Independent one-person installers throughout Baltimore operate at lower overhead and may charge $3 to $6 per square foot less than PowerHouse but lack the insurance cushion if something goes wrong and may not handle permit coordination themselves. Good for simple, small jobs; risky for larger projects or old Baltimore rowhouses with unknown subfloor conditions.
PowerHouse sits in the middle: licensed, insured, experienced enough to troubleshoot old homes and commercial spaces, but not the premium tier of high-end custom wood refinishers or specialty designers. Choose PowerHouse if you want reliable execution on a standard-to-complex job without paying custom-shop markups. Choose a big-box option if you want speed and lowest possible price on simple material. Choose a one-person installer if you have a tiny, straightforward job and a tight budget.
Who PowerHouse Suits (and Who It Does Not)
PowerHouse works well for homeowners in Baltimore's rowhouses, colonial-era homes, and 1970s-onward construction who need flooring replaced but don't know whether the subfloor is sound. The licensed status and site assessment process protect you. It also suits commercial property managers and small business owners (restaurants, offices, retail) who need flooring done to code and on schedule.
PowerHouse is less ideal if you are looking for rare or exotic hardwoods, custom parquet designs, or high-end finishing techniques like hand-scraped or distressed surfaces. Those are the domain of specialized wood craftspeople. PowerHouse is also not a designer service; they do not create floor plans or advise on interior aesthetics. They install what you specify.
What the First Visit Involves
You contact PowerHouse for a free or paid site visit ($75 to $150, usually credited to the final estimate). During that visit, a representative walks through the space, examines the existing flooring and subfloor condition (possibly checking under baseboards or in closets), measures the area, and asks about your timeline and material preferences. They photograph the space for reference and provide a written estimate within 3 to 5 business days.
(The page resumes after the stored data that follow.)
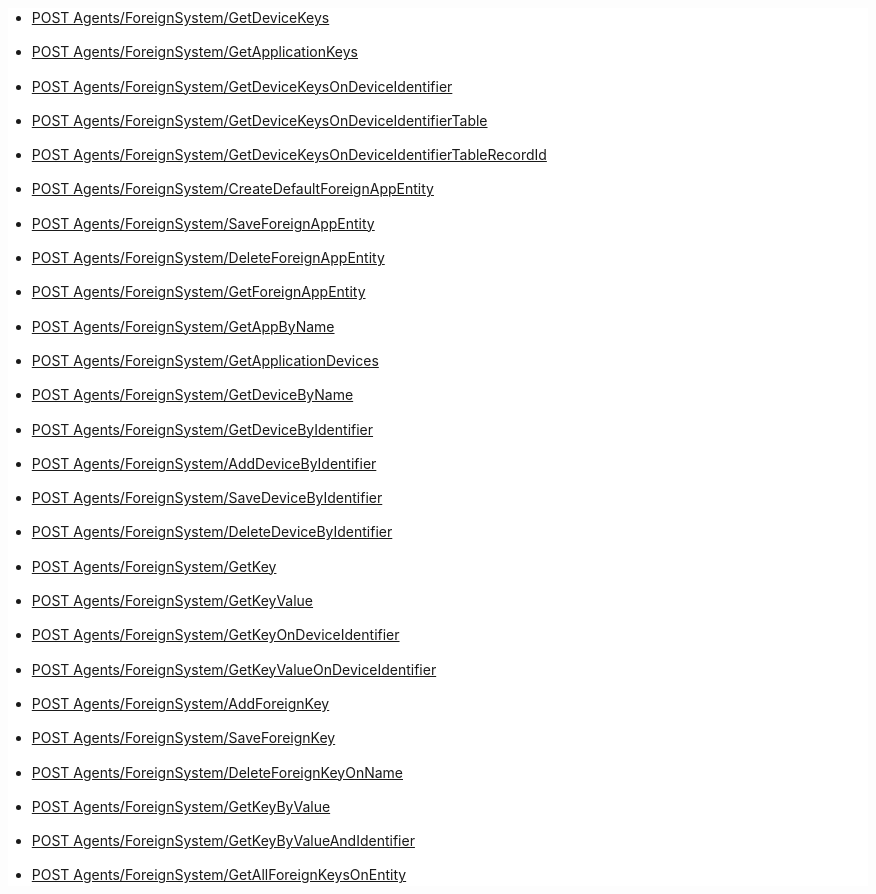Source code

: * [POST Agents/ForeignSystem/GetDeviceKeys](v1ForeignSystemAgent_GetDeviceKeys.md)

* [POST Agents/ForeignSystem/GetApplicationKeys](v1ForeignSystemAgent_GetApplicationKeys.md)

* [POST Agents/ForeignSystem/GetDeviceKeysOnDeviceIdentifier](v1ForeignSystemAgent_GetDeviceKeysOnDeviceIdentifier.md)

* [POST Agents/ForeignSystem/GetDeviceKeysOnDeviceIdentifierTable](v1ForeignSystemAgent_GetDeviceKeysOnDeviceIdentifierTable.md)

* [POST Agents/ForeignSystem/GetDeviceKeysOnDeviceIdentifierTableRecordId](v1ForeignSystemAgent_GetDeviceKeysOnDeviceIdentifierTableRecordId.md)


* [POST Agents/ForeignSystem/CreateDefaultForeignAppEntity](v1ForeignSystemAgent_CreateDefaultForeignAppEntity.md)

* [POST Agents/ForeignSystem/SaveForeignAppEntity](v1ForeignSystemAgent_SaveForeignAppEntity.md)

* [POST Agents/ForeignSystem/DeleteForeignAppEntity](v1ForeignSystemAgent_DeleteForeignAppEntity.md)

* [POST Agents/ForeignSystem/GetForeignAppEntity](v1ForeignSystemAgent_GetForeignAppEntity.md)

* [POST Agents/ForeignSystem/GetAppByName](v1ForeignSystemAgent_GetAppByName.md)

* [POST Agents/ForeignSystem/GetApplicationDevices](v1ForeignSystemAgent_GetApplicationDevices.md)

* [POST Agents/ForeignSystem/GetDeviceByName](v1ForeignSystemAgent_GetDeviceByName.md)

* [POST Agents/ForeignSystem/GetDeviceByIdentifier](v1ForeignSystemAgent_GetDeviceByIdentifier.md)

* [POST Agents/ForeignSystem/AddDeviceByIdentifier](v1ForeignSystemAgent_AddDeviceByIdentifier.md)

* [POST Agents/ForeignSystem/SaveDeviceByIdentifier](v1ForeignSystemAgent_SaveDeviceByIdentifier.md)

* [POST Agents/ForeignSystem/DeleteDeviceByIdentifier](v1ForeignSystemAgent_DeleteDeviceByIdentifier.md)

* [POST Agents/ForeignSystem/GetKey](v1ForeignSystemAgent_GetKey.md)

* [POST Agents/ForeignSystem/GetKeyValue](v1ForeignSystemAgent_GetKeyValue.md)

* [POST Agents/ForeignSystem/GetKeyOnDeviceIdentifier](v1ForeignSystemAgent_GetKeyOnDeviceIdentifier.md)

* [POST Agents/ForeignSystem/GetKeyValueOnDeviceIdentifier](v1ForeignSystemAgent_GetKeyValueOnDeviceIdentifier.md)

* [POST Agents/ForeignSystem/AddForeignKey](v1ForeignSystemAgent_AddForeignKey.md)

* [POST Agents/ForeignSystem/SaveForeignKey](v1ForeignSystemAgent_SaveForeignKey.md)

* [POST Agents/ForeignSystem/DeleteForeignKeyOnName](v1ForeignSystemAgent_DeleteForeignKeyOnName.md)

* [POST Agents/ForeignSystem/GetKeyByValue](v1ForeignSystemAgent_GetKeyByValue.md)

* [POST Agents/ForeignSystem/GetKeyByValueAndIdentifier](v1ForeignSystemAgent_GetKeyByValueAndIdentifier.md)

* [POST Agents/ForeignSystem/GetAllForeignKeysOnEntity](v1ForeignSystemAgent_GetAllForeignKeysOnEntity.md)
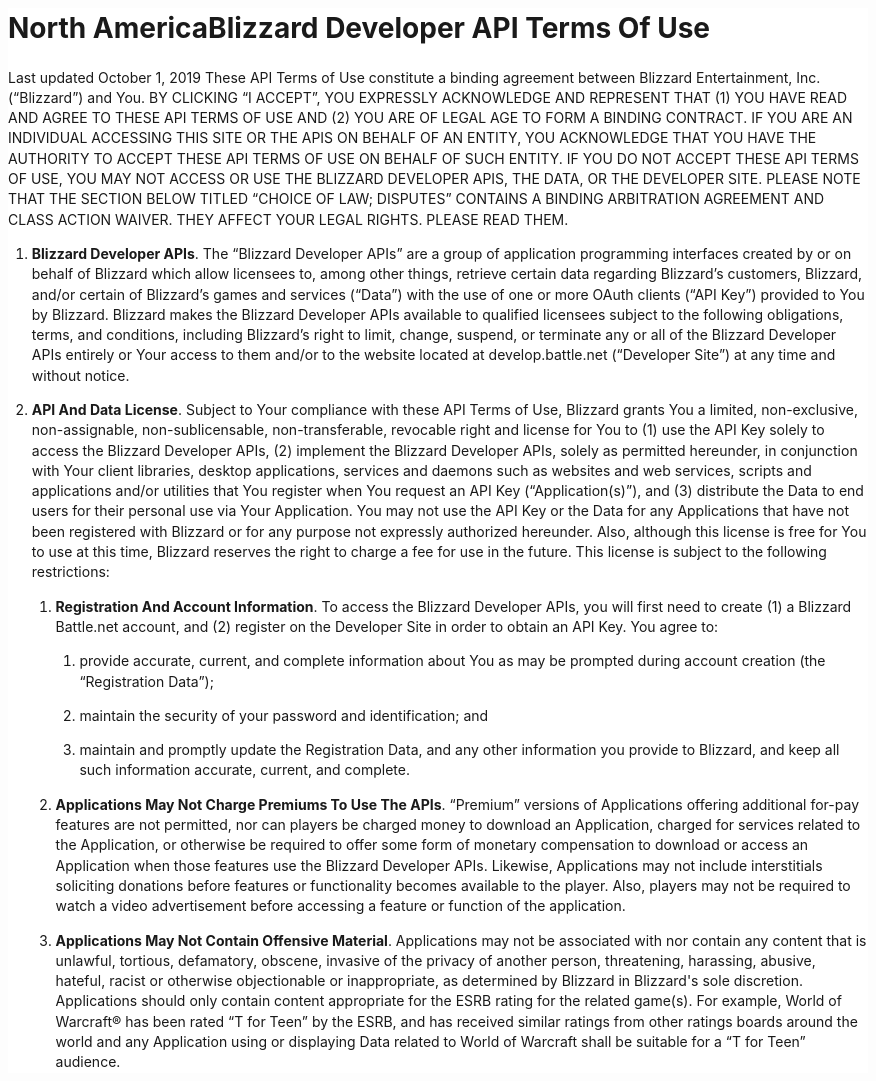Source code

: North AmericaBlizzard Developer API Terms Of Use
================================================

Last updated October 1, 2019 These API Terms of Use constitute a binding agreement between Blizzard Entertainment, Inc. (“Blizzard”) and You. BY CLICKING “I ACCEPT”, YOU EXPRESSLY ACKNOWLEDGE AND REPRESENT THAT (1) YOU HAVE READ AND AGREE TO THESE API TERMS OF USE AND (2) YOU ARE OF LEGAL AGE TO FORM A BINDING CONTRACT. IF YOU ARE AN INDIVIDUAL ACCESSING THIS SITE OR THE APIS ON BEHALF OF AN ENTITY, YOU ACKNOWLEDGE THAT YOU HAVE THE AUTHORITY TO ACCEPT THESE API TERMS OF USE ON BEHALF OF SUCH ENTITY. IF YOU DO NOT ACCEPT THESE API TERMS OF USE, YOU MAY NOT ACCESS OR USE THE BLIZZARD DEVELOPER APIS, THE DATA, OR THE DEVELOPER SITE. PLEASE NOTE THAT THE SECTION BELOW TITLED “CHOICE OF LAW; DISPUTES” CONTAINS A BINDING ARBITRATION AGREEMENT AND CLASS ACTION WAIVER. THEY AFFECT YOUR LEGAL RIGHTS. PLEASE READ THEM.

1.  **Blizzard Developer APIs**. The “Blizzard Developer APIs” are a group of application programming interfaces created by or on behalf of Blizzard which allow licensees to, among other things, retrieve certain data regarding Blizzard’s customers, Blizzard, and/or certain of Blizzard’s games and services (“Data”) with the use of one or more OAuth clients (“API Key”) provided to You by Blizzard. Blizzard makes the Blizzard Developer APIs available to qualified licensees subject to the following obligations, terms, and conditions, including Blizzard’s right to limit, change, suspend, or terminate any or all of the Blizzard Developer APIs entirely or Your access to them and/or to the website located at develop.battle.net (“Developer Site”) at any time and without notice.
    
2.  **API And Data License**. Subject to Your compliance with these API Terms of Use, Blizzard grants You a limited, non-exclusive, non-assignable, non-sublicensable, non-transferable, revocable right and license for You to (1) use the API Key solely to access the Blizzard Developer APIs, (2) implement the Blizzard Developer APIs, solely as permitted hereunder, in conjunction with Your client libraries, desktop applications, services and daemons such as websites and web services, scripts and applications and/or utilities that You register when You request an API Key (“Application(s)”), and (3) distribute the Data to end users for their personal use via Your Application. You may not use the API Key or the Data for any Applications that have not been registered with Blizzard or for any purpose not expressly authorized hereunder. Also, although this license is free for You to use at this time, Blizzard reserves the right to charge a fee for use in the future. This license is subject to the following restrictions:
    
    1.  **Registration And Account Information**. To access the Blizzard Developer APIs, you will first need to create (1) a Blizzard Battle.net account, and (2) register on the Developer Site in order to obtain an API Key. You agree to:
        
        1.  provide accurate, current, and complete information about You as may be prompted during account creation (the “Registration Data”);
            
        2.  maintain the security of your password and identification; and
            
        3.  maintain and promptly update the Registration Data, and any other information you provide to Blizzard, and keep all such information accurate, current, and complete.
            
    2.  **Applications May Not Charge Premiums To Use The APIs**. “Premium” versions of Applications offering additional for-pay features are not permitted, nor can players be charged money to download an Application, charged for services related to the Application, or otherwise be required to offer some form of monetary compensation to download or access an Application when those features use the Blizzard Developer APIs. Likewise, Applications may not include interstitials soliciting donations before features or functionality becomes available to the player. Also, players may not be required to watch a video advertisement before accessing a feature or function of the application.
        
    3.  **Applications May Not Contain Offensive Material**. Applications may not be associated with nor contain any content that is unlawful, tortious, defamatory, obscene, invasive of the privacy of another person, threatening, harassing, abusive, hateful, racist or otherwise objectionable or inappropriate, as determined by Blizzard in Blizzard's sole discretion. Applications should only contain content appropriate for the ESRB rating for the related game(s). For example, World of Warcraft® has been rated “T for Teen” by the ESRB, and has received similar ratings from other ratings boards around the world and any Application using or displaying Data related to World of Warcraft shall be suitable for a “T for Teen” audience.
If the subfloor is damaged or uneven, the estimate will include remediation work and labor. If permits are required (they typically are in Baltimore for commercial jobs and may be for some residential renovation scopes), the estimate notes that and may include permit application as part of the service.
Once you approve and sign, PowerHouse schedules the work. Most jobs take 2 to 5 days depending on square footage and complexity. For hardwood finishing, an extra 1 to 2 days is needed for curing before you walk on it.
Hours, Parking, and Logistics
PowerHouse operates Monday through Friday, 7 a.m. to 4 p.m., with limited Saturday availability by appointment. (Confirm exact hours; seasonal and project load may shift availability.) They arrive with tools and materials in a truck; for residential jobs, driveway parking is standard. For rowhouse jobs in dense neighborhoods, they will coordinate street parking with you in advance.
Most projects require the space to be emptied of furniture. PowerHouse does the demolition and removal of old flooring (often hauled away the same day), so you do not need to arrange that separately. If you need same-day access to part of the house (like a kitchen or bedroom), discuss phasing during your initial estimate.
PowerHouse Home Improvement fills the role of a reliable, insured flooring contractor for Baltimore homeowners and commercial clients who need professional execution without premium pricing and don't want to gamble on whether a one-person installer is adequately insured.